◆ Problem:
Without any images, write the listing below out word for word.

◆ Record extracts:
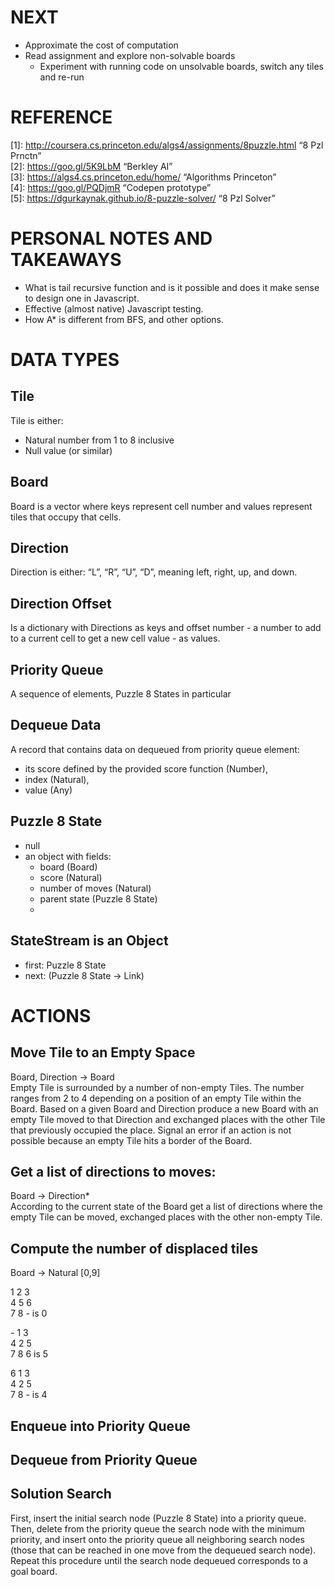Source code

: ﻿# NEXT

* Approximate the cost of computation
* Read assignment and explore non-solvable boards 
   * Experiment with running code on unsolvable boards, switch any tiles and re-run

# REFERENCE

[1]: http://coursera.cs.princeton.edu/algs4/assignments/8puzzle.html “8 Pzl Prnctn”  
[2]:  https://goo.gl/5K9LbM “Berkley AI”  
[3]: https://algs4.cs.princeton.edu/home/ “Algorithms Princeton”   
[4]: https://goo.gl/PQDjmR “Codepen prototype”  
[5]: https://dgurkaynak.github.io/8-puzzle-solver/ “8 Pzl Solver”  

# PERSONAL NOTES AND TAKEAWAYS
- What is tail recursive function and is it possible and does it make sense to design one in Javascript.
- Effective (almost native) Javascript testing. 
- How A* is different from BFS, and other options. 

# DATA TYPES

## Tile 
Tile is either:
* Natural number from 1 to 8 inclusive
* Null value (or similar)

## Board 
Board is a vector where keys represent cell number and values represent tiles that occupy that cells.

## Direction 
Direction is either: “L”, “R”, “U”, “D”, meaning left, right, up, and down.

## Direction Offset 
Is a dictionary with Directions as keys and offset number - a number to add to a current cell to get a new cell value - as values.

## Priority Queue
A sequence of elements, Puzzle 8 States in particular

## Dequeue Data
A record that contains data on dequeued from priority queue element:
* its score defined by the provided score function (Number),
* index (Natural),
* value (Any)

## Puzzle 8 State
- null
- an object with fields:
    * board (Board)
    * score (Natural)
    * number of moves (Natural)
    * parent state (Puzzle 8 State) 
    * 
## StateStream is an Object
- first: Puzzle 8 State
- next: (Puzzle 8 State -> Link)

# ACTIONS

## Move Tile to an Empty Space 
Board, Direction -> Board  
Empty Tile is surrounded by a number of non-empty Tiles. The number ranges from 2 to 4 depending on a position of an empty Tile within the Board.
Based on a given Board and Direction produce a new Board with an empty Tile moved to that Direction and exchanged places with the other Tile that previously occupied the place. Signal an error if an action is not possible because an empty Tile hits a border of the Board.

## Get a list of directions to moves: 
Board -> Direction*  
According to the current state of the Board get a list of directions where the empty Tile can be moved, exchanged places with the other non-empty Tile.

## Compute the number of displaced tiles  

Board -> Natural [0,9]

1 2 3  
4 5 6  
7 8 - is 0  

\- 1 3  
4 2 5  
7 8 6 is 5  

6 1 3  
4 2 5  
7 8 - is 4  

## Enqueue into Priority Queue

## Dequeue from Priority Queue

## Solution Search
First, insert the initial search node (Puzzle 8 State) into a priority queue. Then, delete from the priority queue the search node with the minimum priority, and insert onto the priority queue all neighboring search nodes (those that can be reached in one move from the dequeued search node). Repeat this procedure until the search node dequeued corresponds to a goal board.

◆ Task solution:
Source code

: ﻿# NEXT

* Approximate the cost of computation
* Read assignment and explore non-solvable boards 
   * Experiment with running code on unsolvable boards, switch any tiles and re-run

# REFERENCE

[1]: http://coursera.cs.princeton.edu/algs4/assignments/8puzzle.html “8 Pzl Prnctn”  
[2]:  https://goo.gl/5K9LbM “Berkley AI”  
[3]: https://algs4.cs.princeton.edu/home/ “Algorithms Princeton”   
[4]: https://goo.gl/PQDjmR “Codepen prototype”  
[5]: https://dgurkaynak.github.io/8-puzzle-solver/ “8 Pzl Solver”  

# PERSONAL NOTES AND TAKEAWAYS
- What is tail recursive function and is it possible and does it make sense to design one in Javascript.
- Effective (almost native) Javascript testing. 
- How A* is different from BFS, and other options. 

# DATA TYPES

## Tile 
Tile is either:
* Natural number from 1 to 8 inclusive
* Null value (or similar)

## Board 
Board is a vector where keys represent cell number and values represent tiles that occupy that cells.

## Direction 
Direction is either: “L”, “R”, “U”, “D”, meaning left, right, up, and down.

## Direction Offset 
Is a dictionary with Directions as keys and offset number - a number to add to a current cell to get a new cell value - as values.

## Priority Queue
A sequence of elements, Puzzle 8 States in particular

## Dequeue Data
A record that contains data on dequeued from priority queue element:
* its score defined by the provided score function (Number),
* index (Natural),
* value (Any)

## Puzzle 8 State
- null
- an object with fields:
    * board (Board)
    * score (Natural)
    * number of moves (Natural)
    * parent state (Puzzle 8 State) 
    * 
## StateStream is an Object
- first: Puzzle 8 State
- next: (Puzzle 8 State -> Link)

# ACTIONS

## Move Tile to an Empty Space 
Board, Direction -> Board  
Empty Tile is surrounded by a number of non-empty Tiles. The number ranges from 2 to 4 depending on a position of an empty Tile within the Board.
Based on a given Board and Direction produce a new Board with an empty Tile moved to that Direction and exchanged places with the other Tile that previously occupied the place. Signal an error if an action is not possible because an empty Tile hits a border of the Board.

## Get a list of directions to moves: 
Board -> Direction*  
According to the current state of the Board get a list of directions where the empty Tile can be moved, exchanged places with the other non-empty Tile.

## Compute the number of displaced tiles  

Board -> Natural [0,9]

1 2 3  
4 5 6  
7 8 - is 0  

\- 1 3  
4 2 5  
7 8 6 is 5  

6 1 3  
4 2 5  
7 8 - is 4  

## Enqueue into Priority Queue

## Dequeue from Priority Queue

## Solution Search
First, insert the initial search node (Puzzle 8 State) into a priority queue. Then, delete from the priority queue the search node with the minimum priority, and insert onto the priority queue all neighboring search nodes (those that can be reached in one move from the dequeued search node). Repeat this procedure until the search node dequeued corresponds to a goal board.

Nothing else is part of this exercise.